Governor Snyder and others oppose Proposal 2 on the grounds that it will ultimately end up costing the state, and in turn the tax-payers, money. The Governor claims, “the passage of Proposal 2 would be devastating for the state [because it will] cause massive uncertainty and potentially much higher costs to the public sector, which will come out of taxes in some fashion.” The Governor and others are concerned that Proposal 2 will have the effect of invalidating dozens of state and local laws relating to workplace hours and conditions. The elimination of these laws already on the books will cause confusion, manifesting itself in increased costs.
Many see Proposal 2 as a response to the Public Act 4, a recently enacted Michigan law which allows the Governor to identify cities experiencing financial crises and appoint an emergency manager to usurp local governance in an effort to save the city from financial collapse. In doing so, these emergency managers have the authority to enact or invalidate local laws as well as void private contracts such as collective bargaining agreements. A constitutional amendment guaranteeing collective bargaining would likely block efforts by future emergency managers from taking such action.

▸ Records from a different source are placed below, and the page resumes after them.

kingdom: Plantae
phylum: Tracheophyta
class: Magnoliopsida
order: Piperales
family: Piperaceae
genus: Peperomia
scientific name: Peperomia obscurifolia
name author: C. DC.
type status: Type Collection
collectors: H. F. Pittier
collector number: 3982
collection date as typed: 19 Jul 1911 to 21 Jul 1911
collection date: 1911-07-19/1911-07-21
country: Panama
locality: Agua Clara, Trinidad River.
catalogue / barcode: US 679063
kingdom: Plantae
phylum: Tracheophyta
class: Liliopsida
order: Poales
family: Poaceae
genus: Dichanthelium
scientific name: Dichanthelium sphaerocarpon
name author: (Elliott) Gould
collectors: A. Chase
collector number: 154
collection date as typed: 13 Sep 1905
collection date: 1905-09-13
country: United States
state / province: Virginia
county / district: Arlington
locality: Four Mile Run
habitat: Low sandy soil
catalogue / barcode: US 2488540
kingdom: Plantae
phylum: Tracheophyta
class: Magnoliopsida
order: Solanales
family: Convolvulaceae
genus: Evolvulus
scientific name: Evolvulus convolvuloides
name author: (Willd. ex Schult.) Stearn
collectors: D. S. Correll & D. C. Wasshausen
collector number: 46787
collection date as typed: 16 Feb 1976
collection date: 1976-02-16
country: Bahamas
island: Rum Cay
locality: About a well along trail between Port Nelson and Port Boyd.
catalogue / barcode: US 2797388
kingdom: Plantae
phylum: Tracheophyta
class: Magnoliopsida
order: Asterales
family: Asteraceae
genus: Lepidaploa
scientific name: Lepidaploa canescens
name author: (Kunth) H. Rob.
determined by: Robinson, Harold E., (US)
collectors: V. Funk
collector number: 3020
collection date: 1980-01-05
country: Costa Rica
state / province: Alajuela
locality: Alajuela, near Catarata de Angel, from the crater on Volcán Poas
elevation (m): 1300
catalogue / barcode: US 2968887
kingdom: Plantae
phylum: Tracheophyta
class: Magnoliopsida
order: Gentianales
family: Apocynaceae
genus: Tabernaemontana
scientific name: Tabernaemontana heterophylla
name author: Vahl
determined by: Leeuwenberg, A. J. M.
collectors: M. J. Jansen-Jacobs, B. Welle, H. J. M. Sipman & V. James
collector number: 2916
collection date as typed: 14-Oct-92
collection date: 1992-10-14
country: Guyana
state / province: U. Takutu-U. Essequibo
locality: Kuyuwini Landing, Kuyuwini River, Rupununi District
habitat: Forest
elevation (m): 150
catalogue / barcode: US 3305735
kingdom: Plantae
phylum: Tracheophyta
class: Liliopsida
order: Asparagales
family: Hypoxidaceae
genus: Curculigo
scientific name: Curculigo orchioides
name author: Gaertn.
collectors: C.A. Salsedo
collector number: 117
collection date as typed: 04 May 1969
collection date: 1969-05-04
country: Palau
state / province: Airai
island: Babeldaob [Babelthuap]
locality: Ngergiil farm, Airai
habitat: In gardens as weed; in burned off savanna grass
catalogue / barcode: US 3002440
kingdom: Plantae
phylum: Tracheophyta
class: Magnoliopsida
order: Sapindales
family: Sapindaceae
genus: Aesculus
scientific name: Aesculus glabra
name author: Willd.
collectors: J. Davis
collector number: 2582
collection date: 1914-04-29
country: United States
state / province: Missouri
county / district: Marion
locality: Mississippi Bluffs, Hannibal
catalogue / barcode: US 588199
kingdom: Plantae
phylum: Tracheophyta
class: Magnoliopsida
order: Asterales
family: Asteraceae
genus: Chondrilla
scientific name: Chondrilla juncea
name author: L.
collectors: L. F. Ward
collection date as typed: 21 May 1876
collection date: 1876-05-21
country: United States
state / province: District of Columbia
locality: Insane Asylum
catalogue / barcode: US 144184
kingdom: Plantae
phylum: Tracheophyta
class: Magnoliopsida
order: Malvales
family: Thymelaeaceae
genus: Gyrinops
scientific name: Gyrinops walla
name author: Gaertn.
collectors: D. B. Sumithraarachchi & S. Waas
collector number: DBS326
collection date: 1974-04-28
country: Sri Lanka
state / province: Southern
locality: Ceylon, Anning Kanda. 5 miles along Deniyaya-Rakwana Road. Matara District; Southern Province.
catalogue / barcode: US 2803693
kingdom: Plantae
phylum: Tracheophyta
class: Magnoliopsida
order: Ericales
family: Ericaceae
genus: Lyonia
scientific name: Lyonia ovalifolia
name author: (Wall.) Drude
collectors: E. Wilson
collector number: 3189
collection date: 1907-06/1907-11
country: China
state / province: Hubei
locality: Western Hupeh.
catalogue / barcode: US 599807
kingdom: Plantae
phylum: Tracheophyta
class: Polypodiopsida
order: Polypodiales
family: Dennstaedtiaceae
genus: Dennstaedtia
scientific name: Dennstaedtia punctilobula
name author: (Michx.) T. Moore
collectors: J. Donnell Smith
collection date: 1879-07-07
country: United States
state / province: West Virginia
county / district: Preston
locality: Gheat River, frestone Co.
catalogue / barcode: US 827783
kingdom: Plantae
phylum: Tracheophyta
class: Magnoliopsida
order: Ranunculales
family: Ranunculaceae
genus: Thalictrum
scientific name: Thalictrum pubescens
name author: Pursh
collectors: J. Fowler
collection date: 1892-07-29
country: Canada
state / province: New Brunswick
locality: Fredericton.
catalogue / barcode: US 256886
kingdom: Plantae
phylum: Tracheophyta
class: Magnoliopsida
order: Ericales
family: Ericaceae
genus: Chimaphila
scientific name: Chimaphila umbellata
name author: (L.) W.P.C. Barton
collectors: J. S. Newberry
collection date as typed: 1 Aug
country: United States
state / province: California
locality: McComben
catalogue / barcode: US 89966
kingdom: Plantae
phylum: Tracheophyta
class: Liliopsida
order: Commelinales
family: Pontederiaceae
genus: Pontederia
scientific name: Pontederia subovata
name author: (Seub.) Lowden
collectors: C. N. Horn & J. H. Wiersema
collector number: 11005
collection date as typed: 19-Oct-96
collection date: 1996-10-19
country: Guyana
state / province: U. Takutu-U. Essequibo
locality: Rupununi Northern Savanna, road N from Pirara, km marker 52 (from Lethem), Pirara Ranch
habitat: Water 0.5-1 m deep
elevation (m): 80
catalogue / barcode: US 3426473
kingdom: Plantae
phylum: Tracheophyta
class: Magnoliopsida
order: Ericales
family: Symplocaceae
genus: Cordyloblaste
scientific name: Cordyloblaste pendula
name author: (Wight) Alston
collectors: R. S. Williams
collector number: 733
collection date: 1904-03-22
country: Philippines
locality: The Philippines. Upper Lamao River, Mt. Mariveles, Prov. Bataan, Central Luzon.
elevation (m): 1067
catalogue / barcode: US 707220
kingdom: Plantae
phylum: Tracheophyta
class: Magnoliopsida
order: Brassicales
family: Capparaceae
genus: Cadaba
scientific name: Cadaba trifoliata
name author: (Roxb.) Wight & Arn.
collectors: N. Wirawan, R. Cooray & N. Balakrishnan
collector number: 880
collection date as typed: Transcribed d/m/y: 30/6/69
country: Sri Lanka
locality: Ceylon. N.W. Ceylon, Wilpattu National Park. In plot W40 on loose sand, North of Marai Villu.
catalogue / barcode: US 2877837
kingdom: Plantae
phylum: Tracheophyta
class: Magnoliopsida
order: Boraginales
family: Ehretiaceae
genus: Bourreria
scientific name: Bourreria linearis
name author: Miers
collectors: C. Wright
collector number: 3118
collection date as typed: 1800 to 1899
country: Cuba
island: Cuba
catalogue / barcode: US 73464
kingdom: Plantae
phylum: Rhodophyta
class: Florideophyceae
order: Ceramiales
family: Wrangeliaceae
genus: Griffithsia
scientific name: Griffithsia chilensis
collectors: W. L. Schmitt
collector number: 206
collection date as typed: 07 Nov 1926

Like so many other issues currently before the electorate, this proposal has become entrenched in the 2012 campaign cycle. Pollsters are predicting that the outcome of Proposal 2 will likely be pegged to the outcome of the presidential election within the state. If President Obama earns the state’s electoral votes, most predict that Proposal 2 will pass, while if Governor Romney is successful, Proposal 2 will likely fail. Michigan voters will have an opportunity to make their voices heard on this issue come November 6th.